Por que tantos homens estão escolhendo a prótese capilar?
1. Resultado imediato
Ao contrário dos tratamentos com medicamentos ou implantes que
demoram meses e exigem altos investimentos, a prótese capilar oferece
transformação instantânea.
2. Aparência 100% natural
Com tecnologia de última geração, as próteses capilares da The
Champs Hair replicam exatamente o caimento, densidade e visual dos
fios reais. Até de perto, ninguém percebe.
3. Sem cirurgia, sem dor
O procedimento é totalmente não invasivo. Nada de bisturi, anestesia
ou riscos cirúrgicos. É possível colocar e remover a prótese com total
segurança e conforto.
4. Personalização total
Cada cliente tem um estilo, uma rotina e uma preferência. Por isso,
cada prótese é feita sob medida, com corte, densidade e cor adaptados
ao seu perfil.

____

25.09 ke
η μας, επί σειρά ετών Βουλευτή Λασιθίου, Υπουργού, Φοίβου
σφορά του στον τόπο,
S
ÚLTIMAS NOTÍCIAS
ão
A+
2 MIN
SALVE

____

Job: Arrange the material from the line containing "Por que tantos" through the line containing "fios reais. Até de perto, ninguém percebe." as a Markdown table, with a column headed No. for the row number and a column headed Line for the line itself. Omit any blank lines.

Exercise response:
| No. | Line |
|---|---|
| 1 | Por que tantos homens estão escolhendo a prótese capilar? |
| 2 | 1. Resultado imediato |
| 3 | Ao contrário dos tratamentos com medicamentos ou implantes que |
| 4 | demoram meses e exigem altos investimentos, a prótese capilar oferece |
| 5 | transformação instantânea. |
| 6 | 2. Aparência 100% natural |
| 7 | Com tecnologia de última geração, as próteses capilares da The |
| 8 | Champs Hair replicam exatamente o caimento, densidade e visual dos |
| 9 | fios reais. Até de perto, ninguém percebe. |